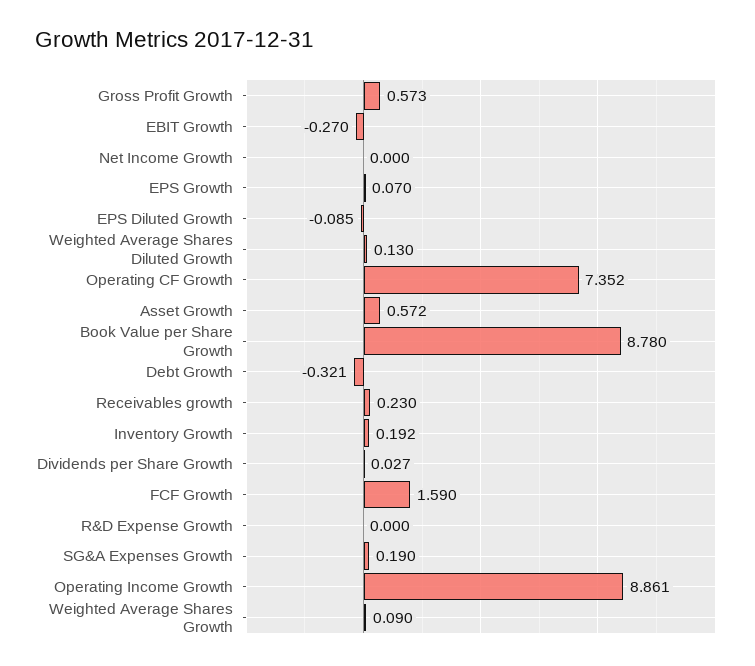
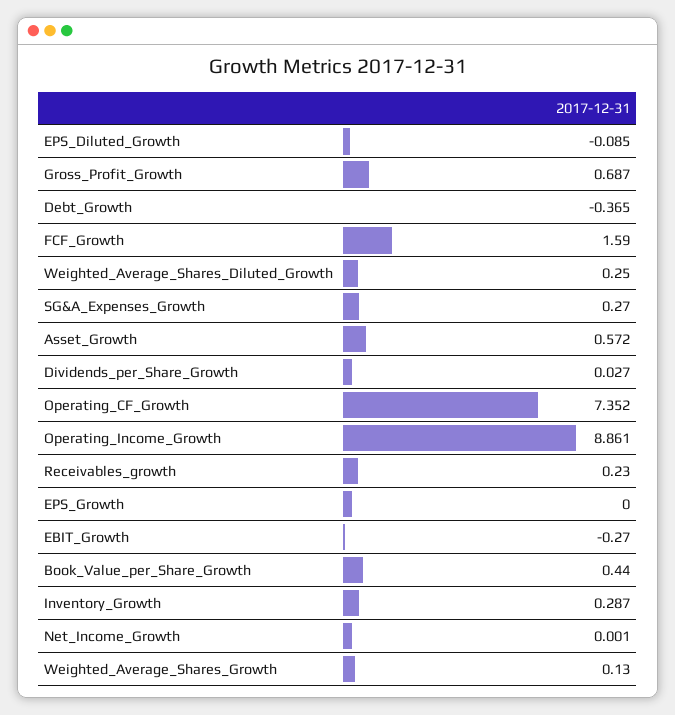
  {
-   "Gross Profit Growth": 0.573,
+   "Gross Profit Growth": 0.687,
    "EBIT Growth": -0.27,
-   "Net Income Growth": 0,
+   "Net Income Growth": 0.001,
-   "EPS Growth": 0.07,
+   "EPS Growth": 0,
    "EPS Diluted Growth": -0.085,
-   "Weighted Average Shares Diluted Growth": 0.13,
+   "Weighted Average Shares Diluted Growth": 0.25,
    "Operating CF Growth": 7.352,
    "Asset Growth": 0.572,
-   "Book Value per Share Growth": 8.78,
+   "Book Value per Share Growth": 0.44,
-   "Debt Growth": -0.321,
+   "Debt Growth": -0.365,
    "Receivables growth": 0.23,
-   "Inventory Growth": 0.192,
+   "Inventory Growth": 0.287,
    "Dividends per Share Growth": 0.027,
    "FCF Growth": 1.59,
-   "R&D Expense Growth": 0,
-   "SG&A Expenses Growth": 0.19,
+   "SG&A Expenses Growth": 0.27,
    "Operating Income Growth": 8.861,
-   "Weighted Average Shares Growth": 0.09
+   "Weighted Average Shares Growth": 0.13
  }

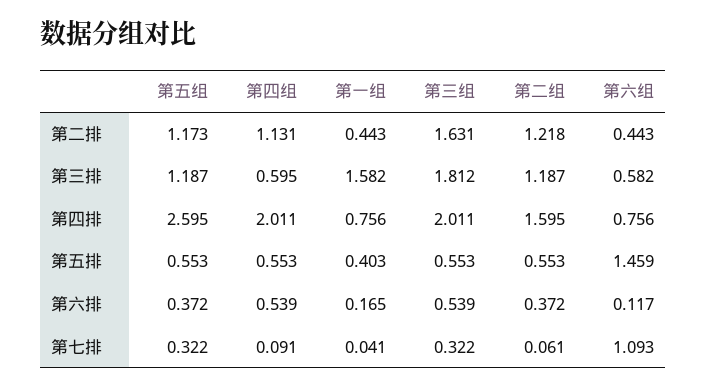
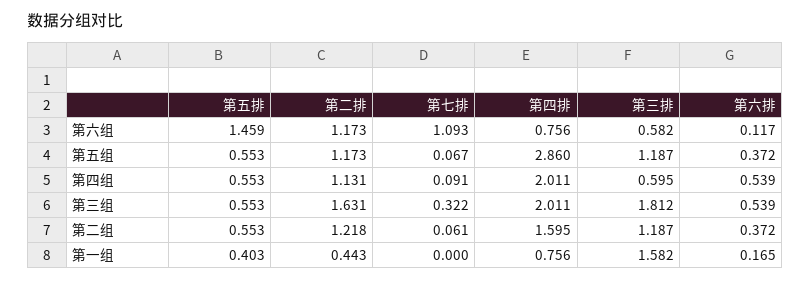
  {
    "第五组": {
      "第二排": 1.173,
      "第三排": 1.187,
-     "第四排": 2.595,
+     "第四排": 2.86,
      "第五排": 0.553,
      "第六排": 0.372,
-     "第七排": 0.322
+     "第七排": 0.067
    },
    "第四组": {
      "第二排": 1.131,
      "第三排": 0.595,
      "第四排": 2.011,
      "第五排": 0.553,
      "第六排": 0.539,
      "第七排": 0.091
    },
    "第一组": {
      "第二排": 0.443,
      "第三排": 1.582,
      "第四排": 0.756,
      "第五排": 0.403,
      "第六排": 0.165,
-     "第七排": 0.041
+     "第七排": 0
    },
    "第三组": {
      "第二排": 1.631,
      "第三排": 1.812,
      "第四排": 2.011,
      "第五排": 0.553,
      "第六排": 0.539,
      "第七排": 0.322
    },
    "第二组": {
      "第二排": 1.218,
      "第三排": 1.187,
      "第四排": 1.595,
      "第五排": 0.553,
      "第六排": 0.372,
      "第七排": 0.061
    },
    "第六组": {
-     "第二排": 0.443,
+     "第二排": 1.173,
      "第三排": 0.582,
      "第四排": 0.756,
      "第五排": 1.459,
      "第六排": 0.117,
      "第七排": 1.093
    }
  }

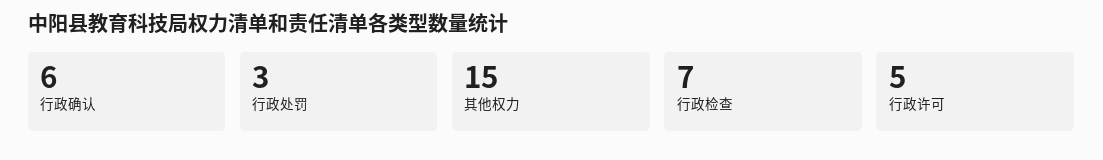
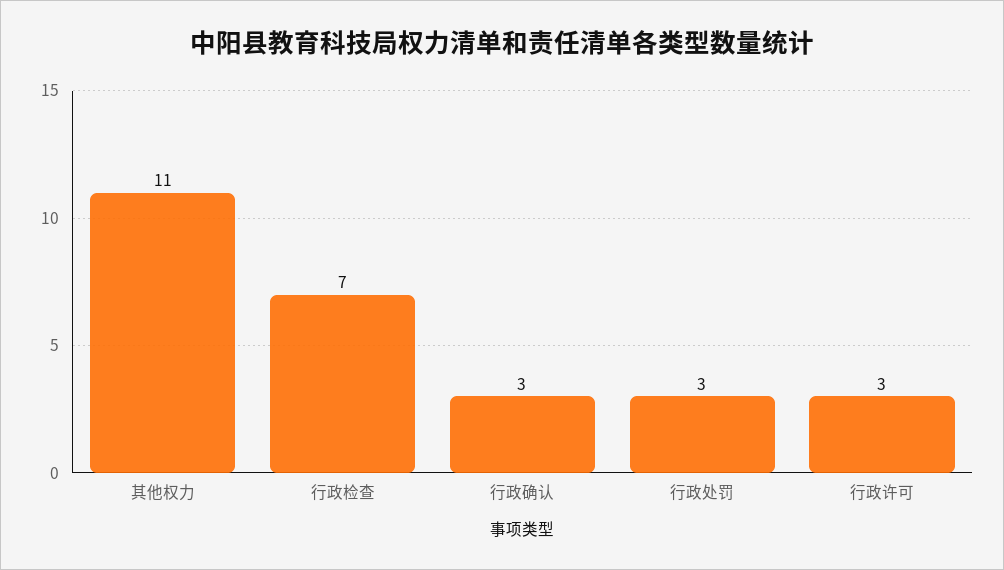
  {
-   "行政确认": 6,
+   "行政确认": 3,
    "行政处罚": 3,
-   "其他权力": 15,
+   "其他权力": 11,
    "行政检查": 7,
-   "行政许可": 5
+   "行政许可": 3
  }

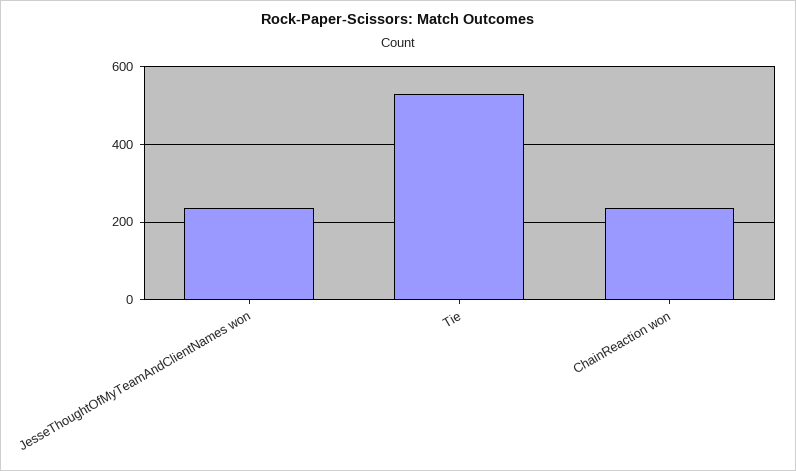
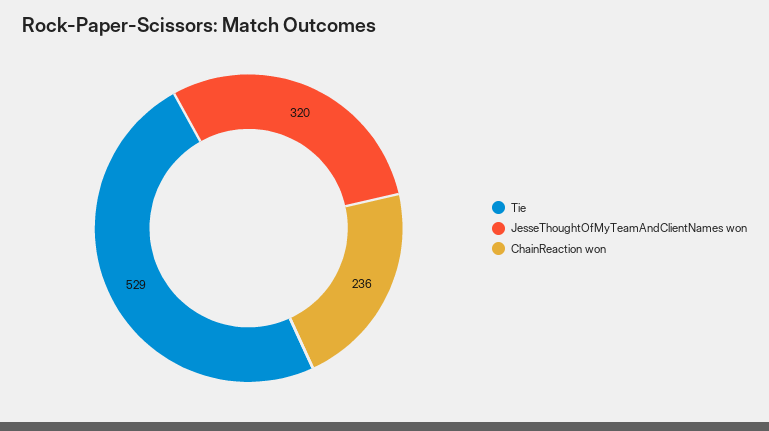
  {
-   "JesseThoughtOfMyTeamAndClientNames won": 240,
+   "JesseThoughtOfMyTeamAndClientNames won": 320,
    "Tie": 529,
    "ChainReaction won": 236
  }

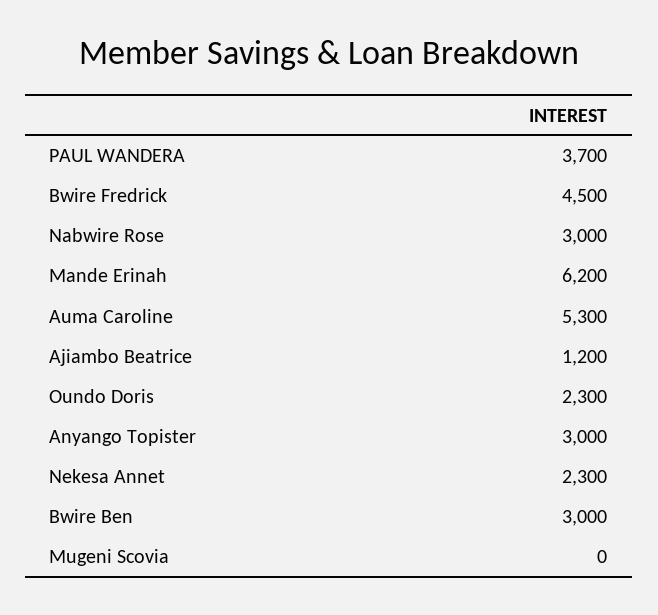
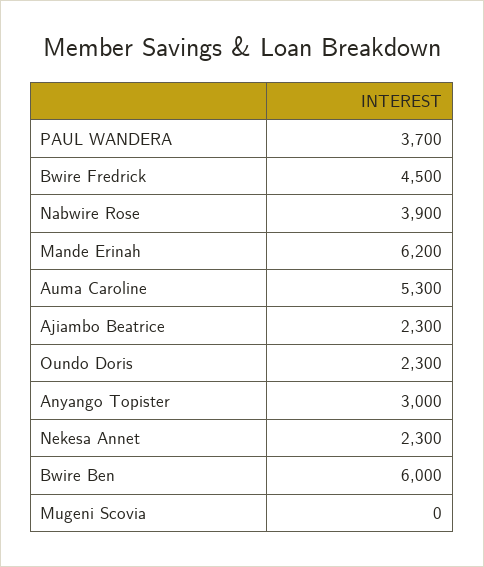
  {
    "PAUL WANDERA": 3700,
    "Bwire Fredrick": 4500,
-   "Nabwire Rose": 3000,
+   "Nabwire Rose": 3900,
    "Mande Erinah": 6200,
    "Auma Caroline": 5300,
-   "Ajiambo Beatrice": 1200,
+   "Ajiambo Beatrice": 2300,
    "Oundo Doris": 2300,
    "Anyango Topister": 3000,
    "Nekesa Annet": 2300,
-   "Bwire Ben": 3000,
+   "Bwire Ben": 6000,
    "Mugeni Scovia": 0
  }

════════

### WHAT IS BEING ASKED
In the entries above, find each line that has the word "Expenses". Copy it.

### EXERCISE RESULT
-   "SG&A Expenses Growth": 0.19,
+   "SG&A Expenses Growth": 0.27,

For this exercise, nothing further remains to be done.